Nucléaire civil et militaire sont-ils intimement liés ?

N. L. : Je reprendrais tout simple- ment les mots de Pierre Guillaumat : « Il n’y a pas eu de bifurcation entre nucléaire civil et nucléaire militaire. Que fait un arbre en grandissant ? Il crée des branches... » Quand on regarde le bilan annuel d’Areva, les chiffres du nucléaire militaire n’apparaissent pas, alors qu’on sait qu’ils produisent et vendent des armes nucléaires, secteur où la France est mondialement très pré- sente. C’est pourtant souvent sur les mêmes sites, dans les mêmes entreprises qu’on fabrique ces armes nucléaires, mais sous couvert de secret défense, on nous tient à l’écart de tout cela. 

Qu’espérez vous déclencher avec cette pièce ?

N. L. : Le nucléaire n’est pas une industrie comme les autres : c’est une activité irréversible. Tous les dix ans, il y a un accident grave, Fukushima en 2011 est malheureusement revenu nous le rappeler... En France, on a choisi l’aveuglement total sur cette industrie, en termes de production, de conséquences à long terme. En tant que citoyen je veux juste savoir pourquoi on nous refourgue ça, sans avoir notre mot à dire et sans avoir le pouvoir de revenir en arrière.

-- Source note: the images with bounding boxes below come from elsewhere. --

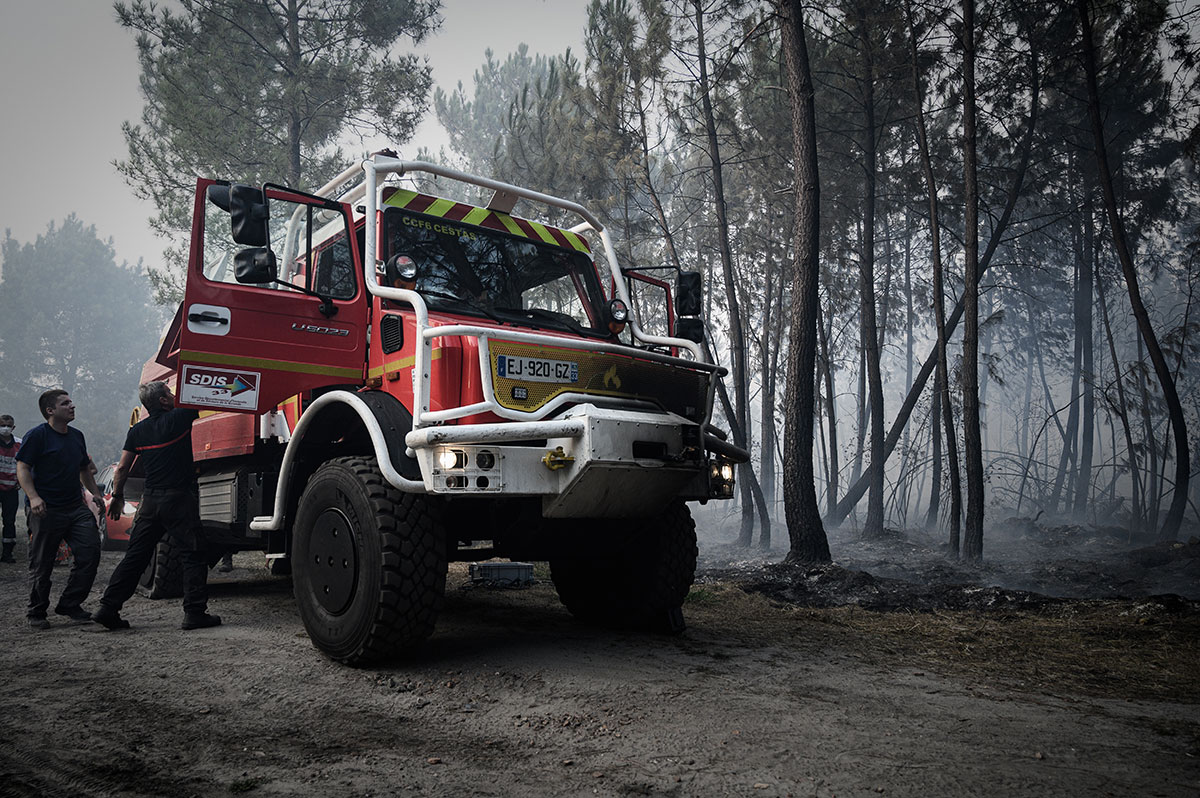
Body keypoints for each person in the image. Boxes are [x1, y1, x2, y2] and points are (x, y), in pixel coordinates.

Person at [93, 381, 221, 631]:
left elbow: (122, 468)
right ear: (163, 401)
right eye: (169, 393)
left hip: (150, 502)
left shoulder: (137, 431)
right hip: (178, 499)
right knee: (193, 554)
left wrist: (117, 496)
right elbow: (202, 394)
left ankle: (108, 608)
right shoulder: (180, 418)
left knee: (135, 556)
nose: (174, 395)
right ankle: (194, 613)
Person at [15, 391, 104, 628]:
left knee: (91, 552)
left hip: (75, 507)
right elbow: (22, 467)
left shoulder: (77, 436)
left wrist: (95, 494)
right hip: (46, 509)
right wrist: (33, 498)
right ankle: (36, 611)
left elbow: (85, 469)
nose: (72, 405)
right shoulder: (37, 436)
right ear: (50, 411)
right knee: (42, 562)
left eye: (71, 402)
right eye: (65, 403)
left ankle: (70, 603)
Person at [0, 414, 21, 563]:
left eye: (8, 425)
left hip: (12, 488)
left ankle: (7, 553)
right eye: (2, 425)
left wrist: (22, 481)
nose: (5, 428)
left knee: (9, 520)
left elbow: (26, 464)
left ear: (13, 427)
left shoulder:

  1. La société pétrolière Elf, en 2001, a été accusée de détourner de l’argent au profit de dirigeants africains et de partis politiques français.
  2. En 2010, un débat public a eu lieu aux alentours de Dieppe sur la construction d’un réacteur nucléaire de troisième génération (dit EPR) à Penly, en Seine-Maritime.


"Avenir Radieux" de Nicolas Lambert

Les spectacles que réalise et joue lui-même Nicolas Lambert recyclent des extraits de comptes rendus officiels, d’interviews et de textes publics pour en faire ressortir, non pas des informations cachées, mais la révélation... de ce qui devrait sauter aux yeux ! Dans Elf, la pompe Afrique, cette méthode efficace lui permettait de mettre en évidence l’incidence des enjeux pétroliers sur la définition de la politique étrangère de la France. 

Avec cette nouvelle production, il attire l’attention sur les non-dits, les ambiguïtés et les purs mensonges qui ont permis aux « nucléocrates » de faire de notre pays le champion mondial des usages de l’atome. Cet ouvrage enrichit le texte de la pièce de très nombreuses informations complémentaires sur le sujet. « Entre rires étranglés et neurones irradiés, on comprend tout »...

Alain Chanard

Éditions L’Échappée – www.lechappee.org – juin 2012 – 128 pages – 10 €.